Information can take a variety of forms. When you speak to a friend, your thoughts are translated by your brain into motor commands that cause various vocal tract components--the jaw, the tongue, the lips--to move in a coordinated fashion. Information arises in your thoughts and is represented by speech, which must have a well defined, broadly known structure so that someone else can understand what you say. Utterances convey information in sound pressure waves, which propagate to your friend's ear. There, sound energy is converted back to neural activity, and, if what you say makes sense, she understands what you say. Your words could have been recorded on a compact disc (CD), mailed to your friend and listened to by her on her stereo. Information can take the form of a text file you type into your word processor. You might send the file via e-mail to a friend, who reads it and understands it. From an information theoretic viewpoint, all of these scenarios are equivalent, although the forms of the information representation--sound waves, plastic and computer files--are very different.

Engineers, who don't care about information content, categorize information into two different forms: analog and digital. Analog information is continuous valued; examples are audio and video. Digital information is discrete valued; examples are text (like what you are reading now) and DNA sequences.

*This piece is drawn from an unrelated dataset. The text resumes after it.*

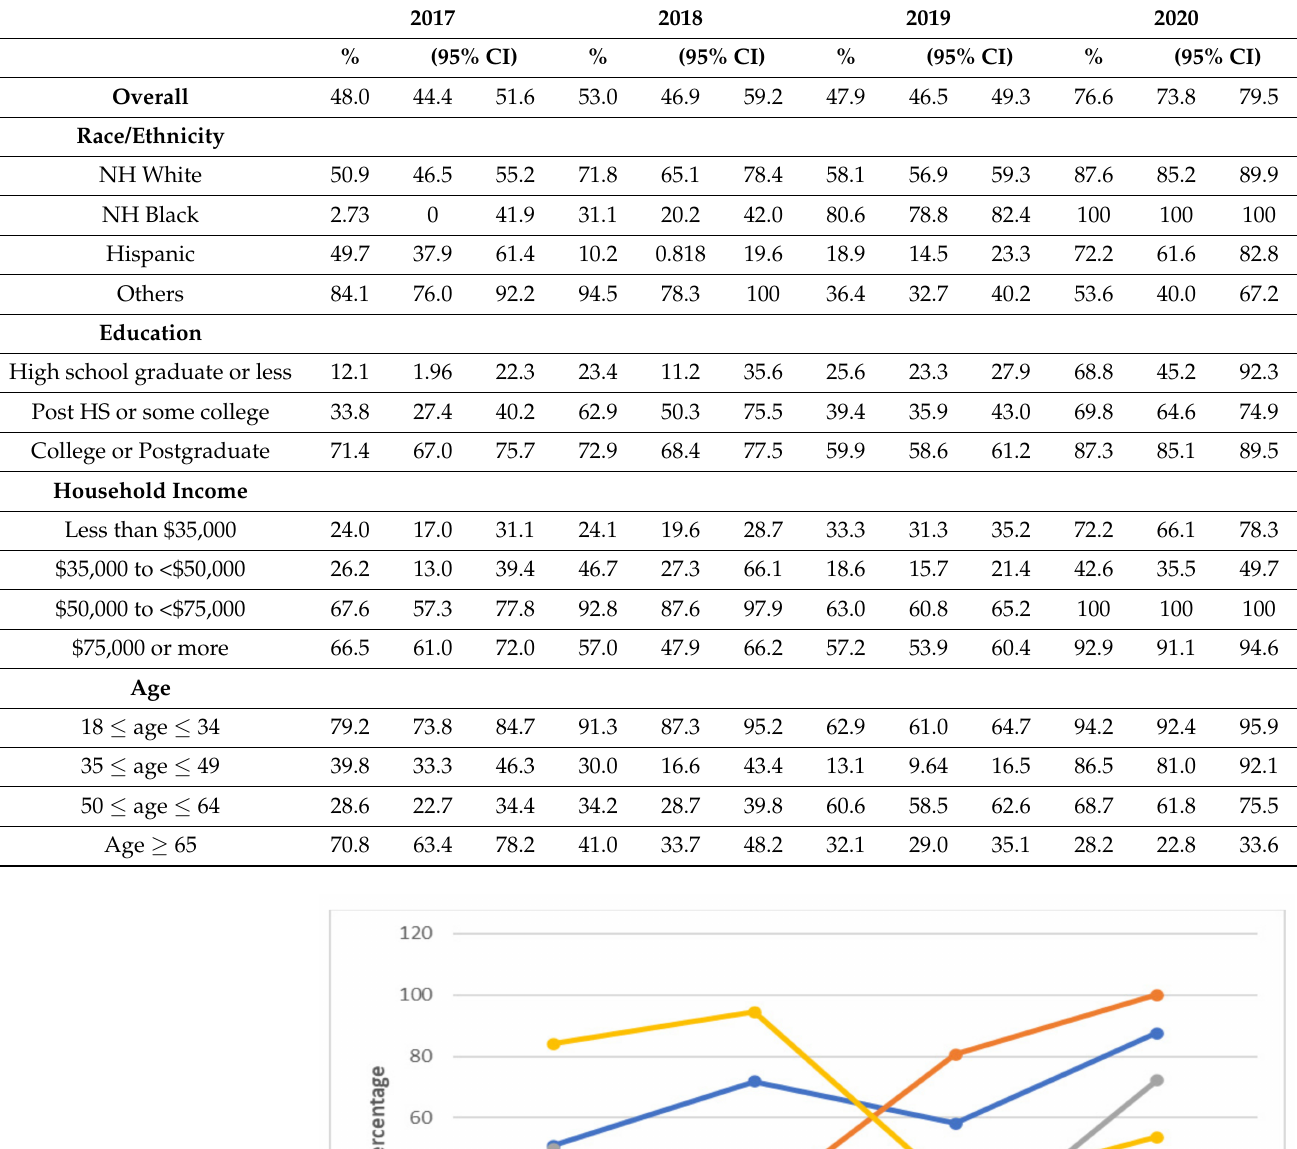
Table 2. Awareness of the HPV vaccine among gay and bisexual males in the US.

The conversion of information-bearing signals from one energy form into another is known as energy conversion or transduction. All conversion systems are inefficient since some input energy is lost as heat, but this loss does not necessarily mean that the conveyed information is lost. Conceptually we could use any form of energy to represent information, but electric signals are uniquely well-suited for information representation, transmission (signals can be broadcast from antennas or sent through wires), and manipulation (circuits can be built to reduce noise and computers can be used to modify information). Thus, we will be concerned with how to

• represent all forms of information with electrical signals,
• encode information as voltages, currents, and electromagnetic waves,
• manipulate information-bearing electric signals with circuits and computers, and
• receive electric signals and convert the information expressed by electric signals back into a useful form.

Telegraphy represents the earliest electrical information system, and it dates from 1837. At that time, electrical science was largely empirical, and only those with experience and intuition could develop telegraph systems. Electrical science came of age when James Clerk Maxwell proclaimed in 1864 a set of equations that he claimed governed all electrical phenomena. These equations predicted that light was an electromagnetic wave, and that energy could propagate. Because of the complexity of Maxwell's presentation, the development of the telephone in 1876 was due largely to empirical work. Once Heinrich Hertz confirmed Maxwell's prediction of what we now call radio waves in about 1882, Maxwell's equations were simplified by Oliver Heaviside and others, and were widely read. This understanding of fundamentals led to a quick succession of inventions--the wireless telegraph (1899), the vacuum tube (1905), and radio broadcasting--that marked the true emergence of the communications age.

During the first part of the twentieth century, circuit theory and electromagnetic theory were all an electrical engineer needed to know to be qualified and produce first-rate designs. Consequently, circuit theory served as the foundation and the framework of all of electrical engineering education. At mid-century, three "inventions" changed the ground rules. These were the first public demonstration of the first electronic computer (1946), the invention of the transistor (1947), and the publication of A Mathematical Theory of Communication by Claude Shannon (1948). Although conceived separately, these creations gave birth to the information age, in which digital and analog communication systems interact and compete for design preferences. About twenty years later, the laser was invented, which opened even more design possibilities. Thus, the primary focus shifted from how to build communication systems (the circuit theory era) to what communications systems were intended to accomplish. Only once the intended system is specified can an implementation be selected. Today's electrical engineer must be mindful of the system's ultimate goal, and understand the tradeoffs between digital and analog alternatives, and between hardware and software configurations in designing information systems.